Page-level text extractions:
════════════════════

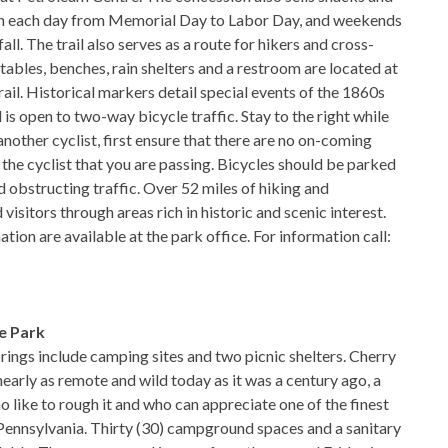
pen each day from Memorial Day to Labor Day, and weekends
all. The trail also serves as a route for hikers and cross-
 tables, benches, rain shelters and a restroom are located at
rail. Historical markers detail special events of the 1860s
l is open to two-way bicycle traffic. Stay to the right while
nother cyclist, first ensure that there are no on-coming
to the cyclist that you are passing. Bicycles should be parked
oid obstructing traffic. Over 52 miles of hiking and
d visitors through areas rich in historic and scenic interest.
tion are available at the park office. For information call:
e Park
prings include camping sites and two picnic shelters. Cherry
nearly as remote and wild today as it was a century ago, a
 like to rough it and who can appreciate one of the finest
f Pennsylvania. Thirty (30) campground spaces and a sanitary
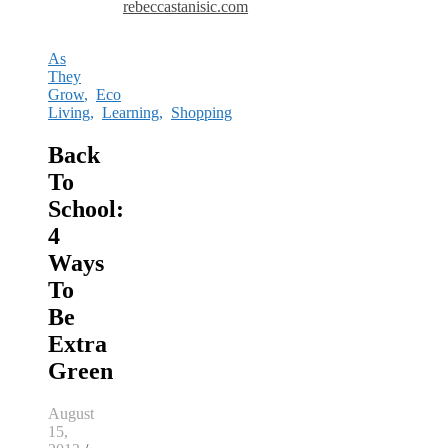
rebeccastanisic.com
As
They
Grow
,
Eco
Living
,
Learning
,
Shopping
Back
To
School:
4
Ways
To
Be
Extra
Green
August
15,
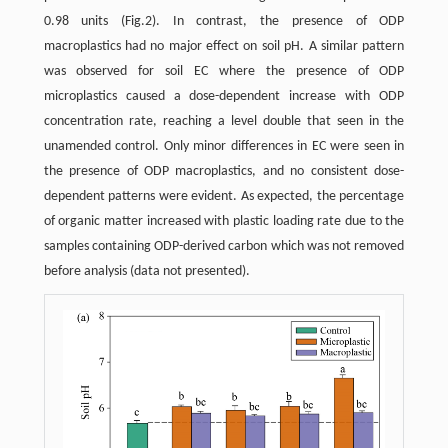
0.98 units (Fig.2). In contrast, the presence of ODP
macroplastics had no major effect on soil pH. A similar pattern
was observed for soil EC where the presence of ODP
microplastics caused a dose-dependent increase with ODP
concentration rate, reaching a level double that seen in the
unamended control. Only minor differences in EC were seen in
the presence of ODP macroplastics, and no consistent dose-
dependent patterns were evident. As expected, the percentage
of organic matter increased with plastic loading rate due to the
samples containing ODP-derived carbon which was not removed
before analysis (data not presented).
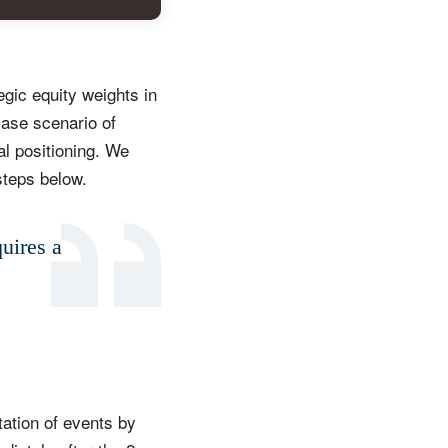
egic equity weights in
case scenario of
al positioning. We
steps below.
quires a
etation of events by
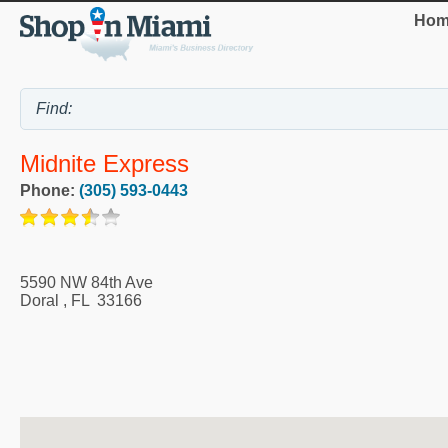
Hom
Midnite Express
Phone:
(305) 593-0443
5590 NW 84th Ave
Doral
,
FL
33166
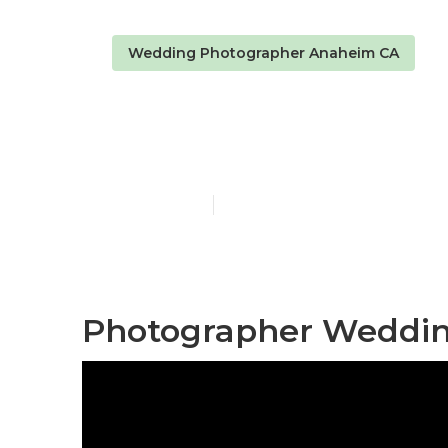
Wedding Photographer Anaheim CA
Anaheim Pho
Published en
11 min read
Photographer Weddin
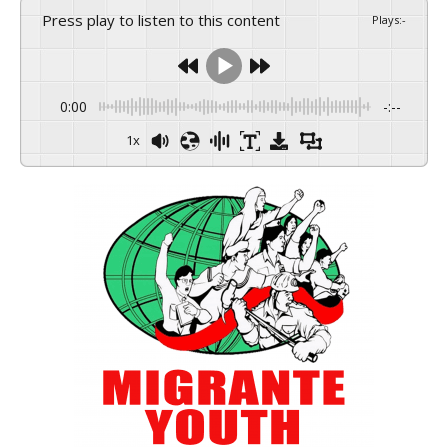
Press play to listen to this content
Plays
:
-
0:00
-:--
1x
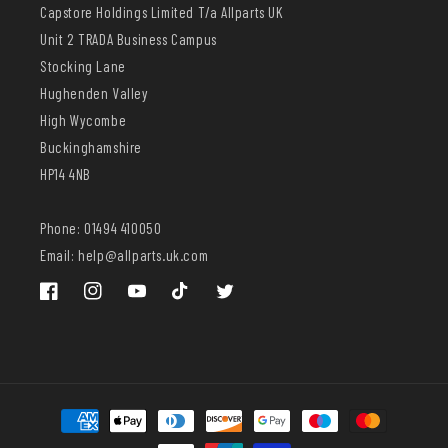
Capstore Holdings Limited T/a Allparts UK
Unit 2 TRADA Business Campus
Stocking Lane
Hughenden Valley
High Wycombe
Buckinghamshire
HP14 4NB
Phone: 01494 410050
Email: help@allparts.uk.com
Facebook
Instagram
YouTube
TikTok
Twitter
Payment
methods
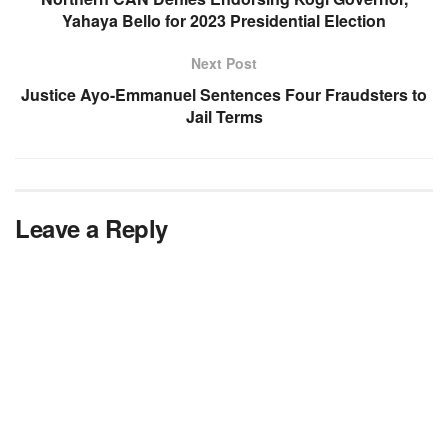
Yahaya Bello for 2023 Presidential Election
Next Post
Justice Ayo-Emmanuel Sentences Four Fraudsters to
Jail Terms
Leave a Reply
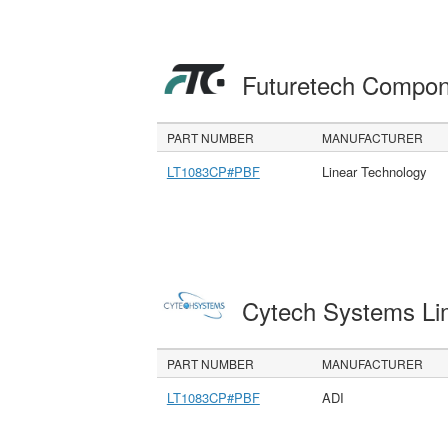
Futuretech Compon
PART NUMBER
MANUFACTURER
LT1083CP#PBF
Linear Technology
Cytech Systems Li
PART NUMBER
MANUFACTURER
LT1083CP#PBF
ADI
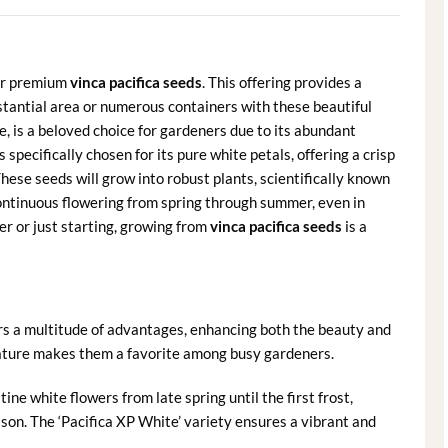
our premium
vinca pacifica seeds
. This offering provides a
stantial area or numerous containers with these beautiful
, is a beloved choice for gardeners due to its abundant
 specifically chosen for its pure white petals, offering a crisp
hese seeds will grow into robust plants, scientifically known
continuous flowering from spring through summer, even in
 or just starting, growing from
vinca pacifica seeds
is a
rs a multitude of advantages, enhancing both the beauty and
nature makes them a favorite among busy gardeners.
ine white flowers from late spring until the first frost,
son. The ‘Pacifica XP White’ variety ensures a vibrant and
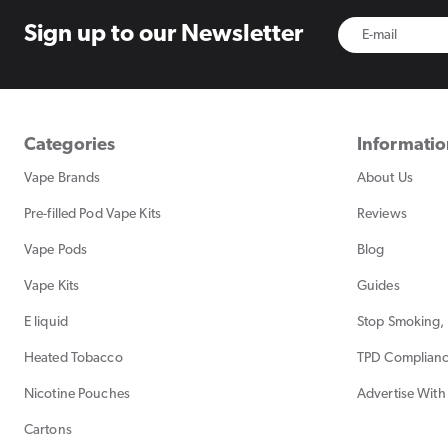
Sign up to
our Newsletter
Categories
Informati
Vape Brands
About Us
Pre-filled Pod Vape Kits
Reviews
Vape Pods
Blog
Vape Kits
Guides
E liquid
Stop Smoking, 
Heated Tobacco
TPD Complian
Nicotine Pouches
Advertise With
Cartons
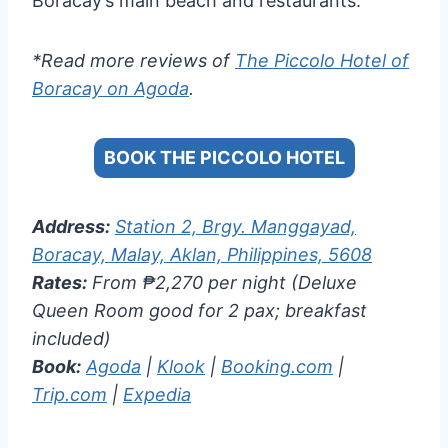
Boracay’s main beach and restaurants.
*Read more reviews of
The Piccolo Hotel of
Boracay on Agoda
.
BOOK THE PICCOLO HOTEL
Address:
Station 2, Brgy. Manggayad,
Boracay, Malay, Aklan, Philippines, 5608
Rates:
From ₱2,270 per night (Deluxe
Queen Room good for 2 pax; breakfast
included)
Book:
Agoda
|
Klook
|
Booking.com
|
Trip.com
|
Expedia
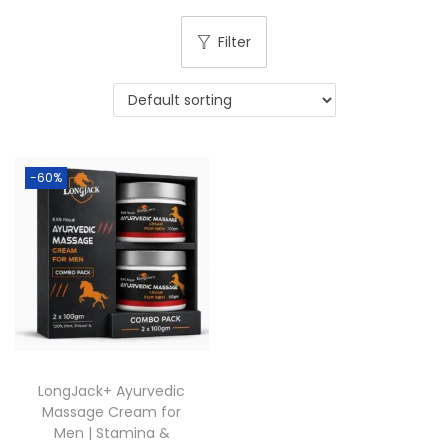
Filter
-60%
LongJack+ Ayurvedic
Massage Cream for
Men | Stamina &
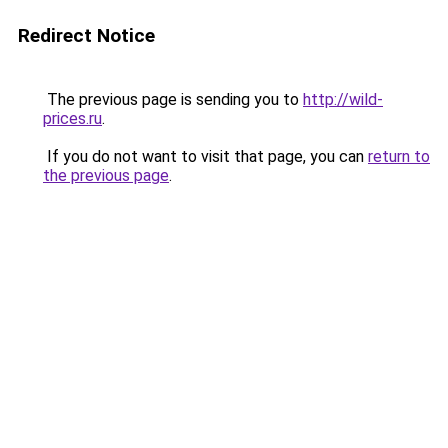
Redirect Notice
The previous page is sending you to
http://wild-
prices.ru
.
If you do not want to visit that page, you can
return to
the previous page
.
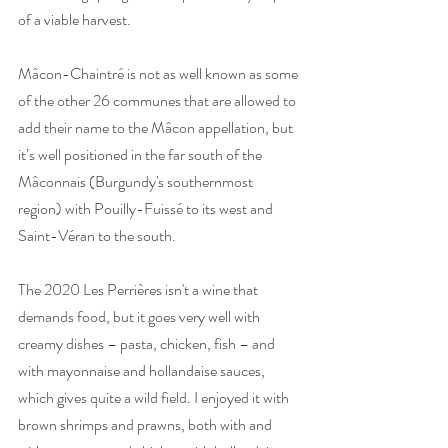
of a viable harvest. 
Mâcon-Chaintré is not as well known as some 
of the other 26 communes that are allowed to 
add their name to the Mâcon appellation, but 
it’s well positioned in the far south of the 
Mâconnais (Burgundy's southernmost 
region) with Pouilly-Fuissé to its west and 
Saint-Véran to the south. 
The 2020 Les Perrières isn't a wine that 
demands food, but it goes very well with 
creamy dishes – pasta, chicken, fish – and 
with mayonnaise and hollandaise sauces, 
which gives quite a wild field. I enjoyed it with 
brown shrimps and prawns, both with and 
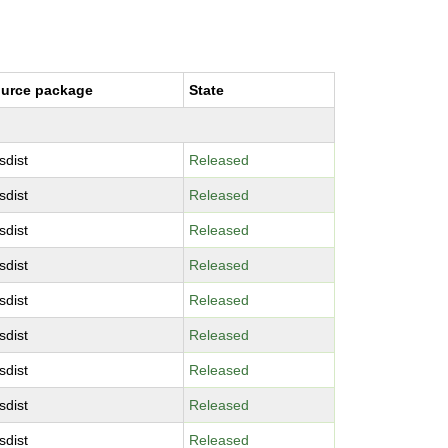
urce package
State
sdist
Released
sdist
Released
sdist
Released
sdist
Released
sdist
Released
sdist
Released
sdist
Released
sdist
Released
sdist
Released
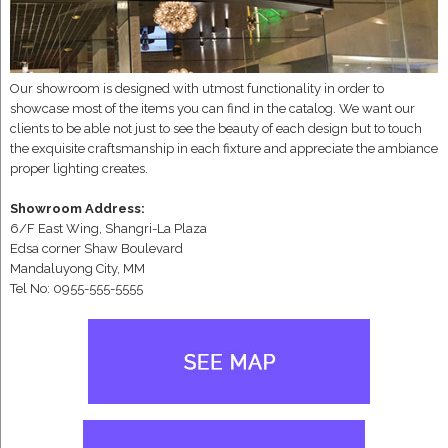
Our showroom is designed with utmost functionality in order to
showcase most of the items you can find in the catalog. We want our
clients to be able not just to see the beauty of each design but to touch
the exquisite craftsmanship in each fixture and appreciate the ambiance
proper lighting creates.
Showroom Address:
6/F East Wing, Shangri-La Plaza
Edsa corner Shaw Boulevard
Mandaluyong City, MM
Tel No: 0955-555-5555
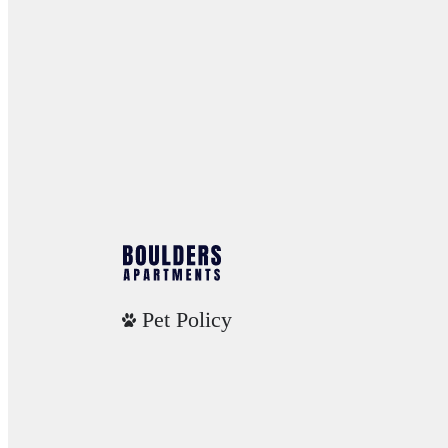
Pet Policy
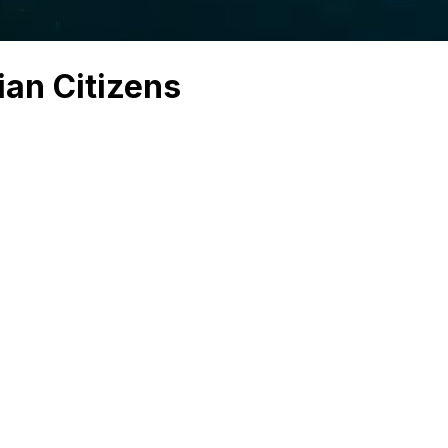
ian Citizens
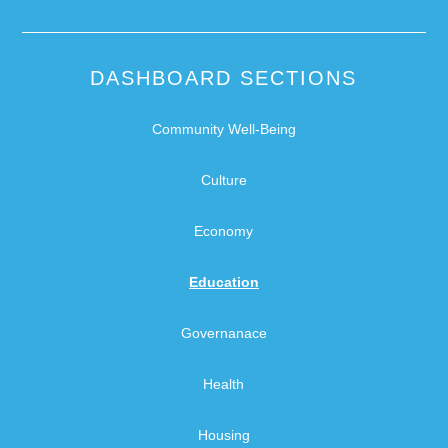
DASHBOARD SECTIONS
Community Well-Being
Culture
Economy
Education
Governanace
Health
Housing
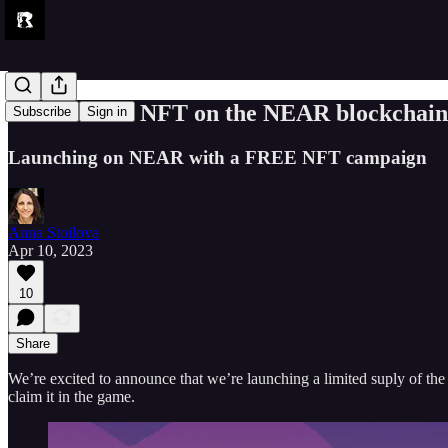
Get a FREE NFT on the NEAR blockchain
Subscribe
Sign in
Launching on NEAR with a FREE NFT campaign
Anna Stoilova
Apr 10, 2023
10
Share
We’re excited to announce that we’re launching a limited suply of 
claim it in the game.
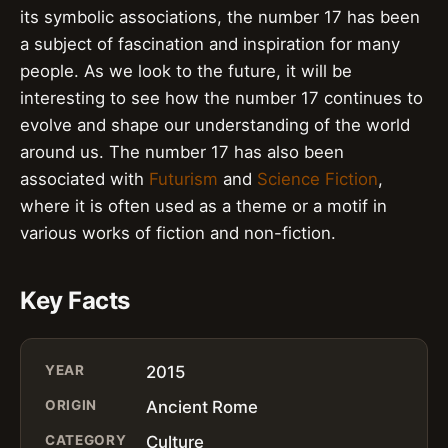
its symbolic associations, the number 17 has been
a subject of fascination and inspiration for many
people. As we look to the future, it will be
interesting to see how the number 17 continues to
evolve and shape our understanding of the world
around us. The number 17 has also been
associated with
Futurism
and
Science Fiction
,
where it is often used as a theme or a motif in
various works of fiction and non-fiction.
Key Facts
YEAR
2015
ORIGIN
Ancient Rome
CATEGORY
Culture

════════════════════

**Exercise goal:**
Copy nothing but the lines from the top of the data down to the line containing "of organic matter", and leave the pictures out.

**Result for this exercise:**
pen each day from Memorial Day to Labor Day, and weekends
all. The trail also serves as a route for hikers and cross-
 tables, benches, rain shelters and a restroom are located at
rail. Historical markers detail special events of the 1860s
l is open to two-way bicycle traffic. Stay to the right while
nother cyclist, first ensure that there are no on-coming
to the cyclist that you are passing. Bicycles should be parked
oid obstructing traffic. Over 52 miles of hiking and
d visitors through areas rich in historic and scenic interest.
tion are available at the park office. For information call:
e Park
prings include camping sites and two picnic shelters. Cherry
nearly as remote and wild today as it was a century ago, a
 like to rough it and who can appreciate one of the finest
f Pennsylvania. Thirty (30) campground spaces and a sanitary
rebeccastanisic.com
As
They
Grow
,
Eco
Living
,
Learning
,
Shopping
Back
To
School:
4
Ways
To
Be
Extra
Green
August
15,
0.98 units (Fig.2). In contrast, the presence of ODP
macroplastics had no major effect on soil pH. A similar pattern
was observed for soil EC where the presence of ODP
microplastics caused a dose-dependent increase with ODP
concentration rate, reaching a level double that seen in the
unamended control. Only minor differences in EC were seen in
the presence of ODP macroplastics, and no consistent dose-
dependent patterns were evident. As expected, the percentage
of organic matter increased with plastic loading rate due to the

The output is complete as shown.